Task requirements –
Set down every record below exactly as it stands, with the pictures omitted.

Transcribed page contents

===

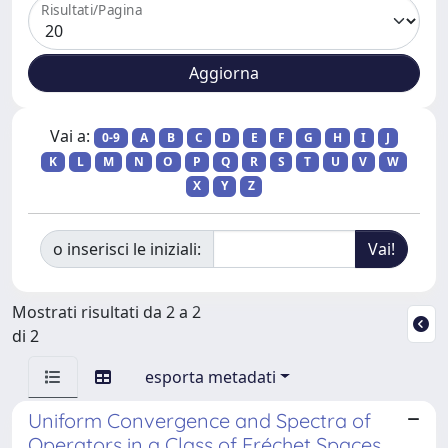
Risultati/Pagina
Vai a:
0-9
A
B
C
D
E
F
G
H
I
J
K
L
M
N
O
P
Q
R
S
T
U
V
W
X
Y
Z
o inserisci le iniziali:
Mostrati risultati da 2 a 2
di 2
esporta metadati
Uniform Convergence and Spectra of
Operators in a Class of Fréchet Spaces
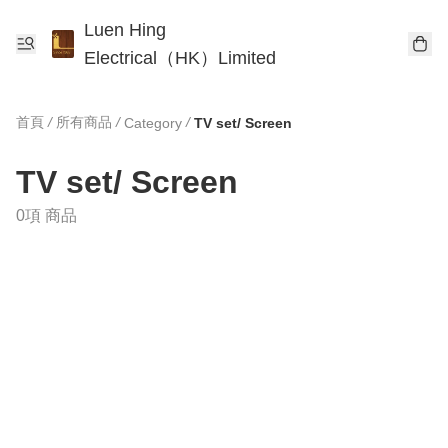
Luen Hing
Electrical（HK）Limited
首頁
/
所有商品
/
/
Category
TV set/ Screen
TV set/ Screen
0項 商品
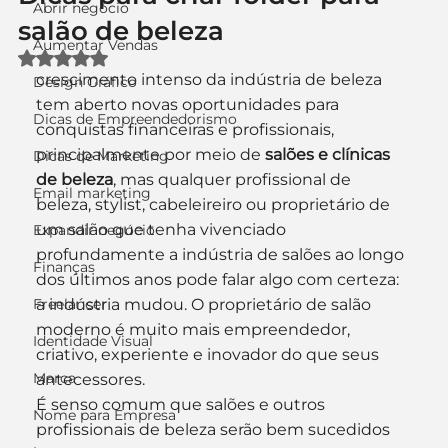
Abrir negócio
salão de beleza
Aumentar Vendas
Avaliado com NaN de 5 estrelas.
crescimento intenso da indústria de beleza 
Design Gráfico
tem aberto novas oportunidades para 
Dicas de Empreendedorismo
conquistas financeiras e profissionais, 
principalmente por meio de 
salões e clínicas 
Dicas de Marketing
de beleza
, mas qualquer profissional de 
Email marketing
beleza, stylist, cabeleireiro ou proprietário de 
um salão que tenha vivenciado 
Expandir negócio
profundamente a indústria de salões ao longo 
Finanças
dos últimos anos pode falar algo com certeza: 
Freelancer
a indústria mudou. O proprietário de salão 
moderno é muito mais empreendedor, 
Identidade Visual
criativo, experiente e inovador do que seus 
Marca
antecessores.
É senso comum que salões e outros 
Nome para Empresa
profissionais de beleza serão bem sucedidos 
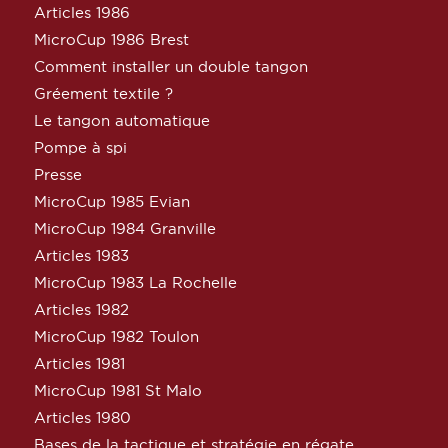
Articles 1986
MicroCup 1986 Brest
Comment installer un double tangon
Gréement textile ?
Le tangon automatique
Pompe à spi
Presse
MicroCup 1985 Evian
MicroCup 1984 Granville
Articles 1983
MicroCup 1983 La Rochelle
Articles 1982
MicroCup 1982 Toulon
Articles 1981
MicroCup 1981 St Malo
Articles 1980
Bases de la tactique et stratégie en régate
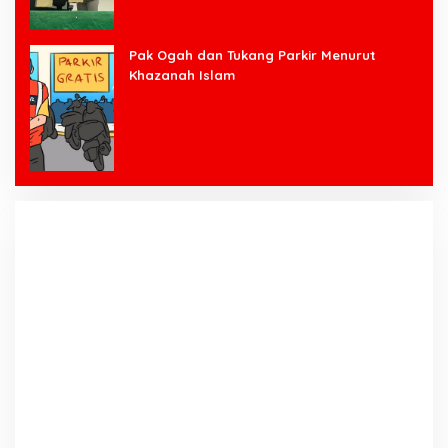
Pak Ogah dan Tukang Parkir Menurut
Khazanah Islam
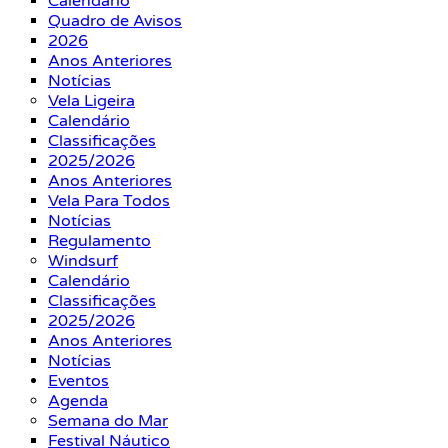
Calendário
Quadro de Avisos
2026
Anos Anteriores
Notícias
Vela Ligeira
Calendário
Classificações
2025/2026
Anos Anteriores
Vela Para Todos
Notícias
Regulamento
Windsurf
Calendário
Classificações
2025/2026
Anos Anteriores
Notícias
Eventos
Agenda
Semana do Mar
Festival Náutico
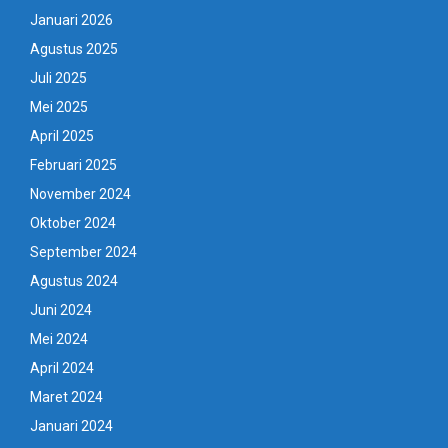
Januari 2026
Agustus 2025
Juli 2025
Mei 2025
April 2025
Februari 2025
November 2024
Oktober 2024
September 2024
Agustus 2024
Juni 2024
Mei 2024
April 2024
Maret 2024
Januari 2024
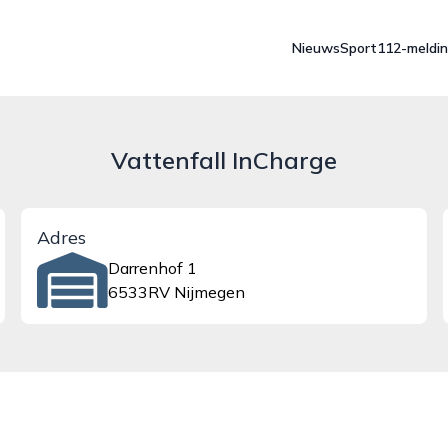
Nieuws
Sport
112-meldi
Vattenfall InCharge
Adres
Darrenhof 1
6533RV Nijmegen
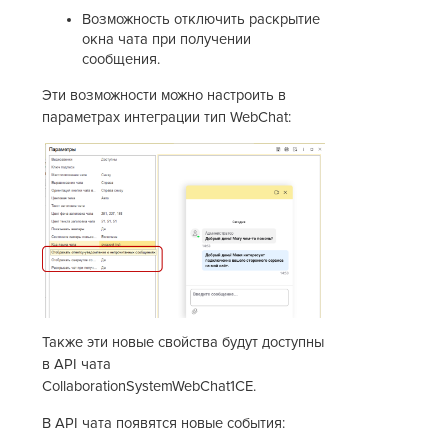
Возможность отключить раскрытие
окна чата при получении
сообщения.
Эти возможности можно настроить в
параметрах интеграции тип WebChat:
Также эти новые свойства будут доступны
в API чата
CollaborationSystemWebChat1CE.
В API чата появятся новые события:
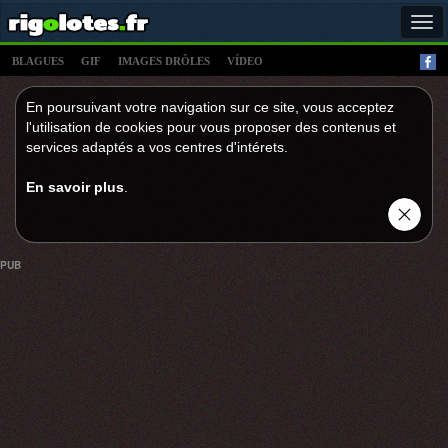
Tog
navi
BLAGUES
GIF
IMAGES DRÔLES
VÍDEO
En poursuivant votre navigation sur ce site, vous acceptez
l'utilisation de cookies pour vous proposer des contenus et
services adaptés a vos centres d'intérets.
En savoir plus
.
PUB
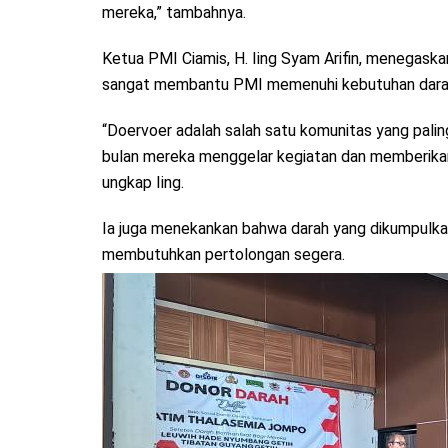
mereka,” tambahnya.
Ketua PMI Ciamis, H. Iing Syam Arifin, menegaska
sangat membantu PMI memenuhi kebutuhan darah 
“Doervoer adalah salah satu komunitas yang pali
bulan mereka menggelar kegiatan dan memberikan 
ungkap Iing.
Ia juga menekankan bahwa darah yang dikumpulka
membutuhkan pertolongan segera.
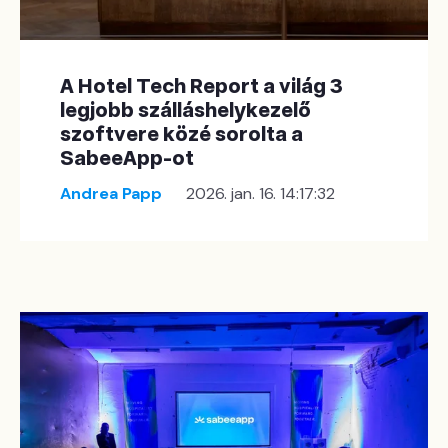
A Hotel Tech Report a világ 3
legjobb szálláshelykezelő
szoftvere közé sorolta a
SabeeApp-ot
Andrea Papp
2026. jan. 16. 14:17:32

===

Response to the exercise –
Risultati/Pagina
Vai a:
0-9
A
B
C
D
E
F
G
H
I
J
K
L
M
N
O
P
Q
R
S
T
U
V
W
X
Y
Z
o inserisci le iniziali:
Mostrati risultati da 2 a 2
di 2
esporta metadati
Uniform Convergence and Spectra of
Operators in a Class of Fréchet Spaces
Luen Hing
Electrical（HK）Limited
首頁
/
所有商品
/
/
Category
TV set/ Screen
TV set/ Screen
0項 商品
Abrir negócio
salão de beleza
Aumentar Vendas
Avaliado com NaN de 5 estrelas.
crescimento intenso da indústria de beleza 
Design Gráfico
tem aberto novas oportunidades para 
Dicas de Empreendedorismo
conquistas financeiras e profissionais, 
principalmente por meio de 
salões e clínicas 
Dicas de Marketing
de beleza
, mas qualquer profissional de 
Email marketing
beleza, stylist, cabeleireiro ou proprietário de 
um salão que tenha vivenciado 
Expandir negócio
profundamente a indústria de salões ao longo 
Finanças
dos últimos anos pode falar algo com certeza: 
Freelancer
a indústria mudou. O proprietário de salão 
moderno é muito mais empreendedor, 
Identidade Visual
criativo, experiente e inovador do que seus 
Marca
antecessores.
É senso comum que salões e outros 
Nome para Empresa
profissionais de beleza serão bem sucedidos 
Articles 1986
MicroCup 1986 Brest
Comment installer un double tangon
Gréement textile ?
Le tangon automatique
Pompe à spi
Presse
MicroCup 1985 Evian
MicroCup 1984 Granville
Articles 1983
MicroCup 1983 La Rochelle
Articles 1982
MicroCup 1982 Toulon
Articles 1981
MicroCup 1981 St Malo
Articles 1980
Bases de la tactique et stratégie en régate
Pak Ogah dan Tukang Parkir Menurut
Khazanah Islam
Calendário
Quadro de Avisos
2026
Anos Anteriores
Notícias
Vela Ligeira
Calendário
Classificações
2025/2026
Anos Anteriores
Vela Para Todos
Notícias
Regulamento
Windsurf
Calendário
Classificações
2025/2026
Anos Anteriores
Notícias
Eventos
Agenda
Semana do Mar
Festival Náutico
Januari 2026
Agustus 2025
Juli 2025
Mei 2025
April 2025
Februari 2025
November 2024
Oktober 2024
September 2024
Agustus 2024
Juni 2024
Mei 2024
April 2024
Maret 2024
Januari 2024
Nieuws
Sport
112-meldi
Vattenfall InCharge
Adres
Darrenhof 1
6533RV Nijmegen
Возможность отключить раскрытие
окна чата при получении
сообщения.
Эти возможности можно настроить в
параметрах интеграции тип WebChat:
Также эти новые свойства будут доступны
в API чата
CollaborationSystemWebChat1CE.
В API чата появятся новые события:
Tog
navi
BLAGUES
GIF
IMAGES DRÔLES
VÍDEO
En poursuivant votre navigation sur ce site, vous acceptez
l'utilisation de cookies pour vous proposer des contenus et
services adaptés a vos centres d'intérets.
En savoir plus
.
PUB
mereka,” tambahnya.
Ketua PMI Ciamis, H. Iing Syam Arifin, menegaska
sangat membantu PMI memenuhi kebutuhan darah 
“Doervoer adalah salah satu komunitas yang pali
bulan mereka menggelar kegiatan dan memberikan 
ungkap Iing.
Ia juga menekankan bahwa darah yang dikumpulka
membutuhkan pertolongan segera.
A Hotel Tech Report a világ 3
legjobb szálláshelykezelő
szoftvere közé sorolta a
SabeeApp-ot
Andrea Papp
2026. jan. 16. 14:17:32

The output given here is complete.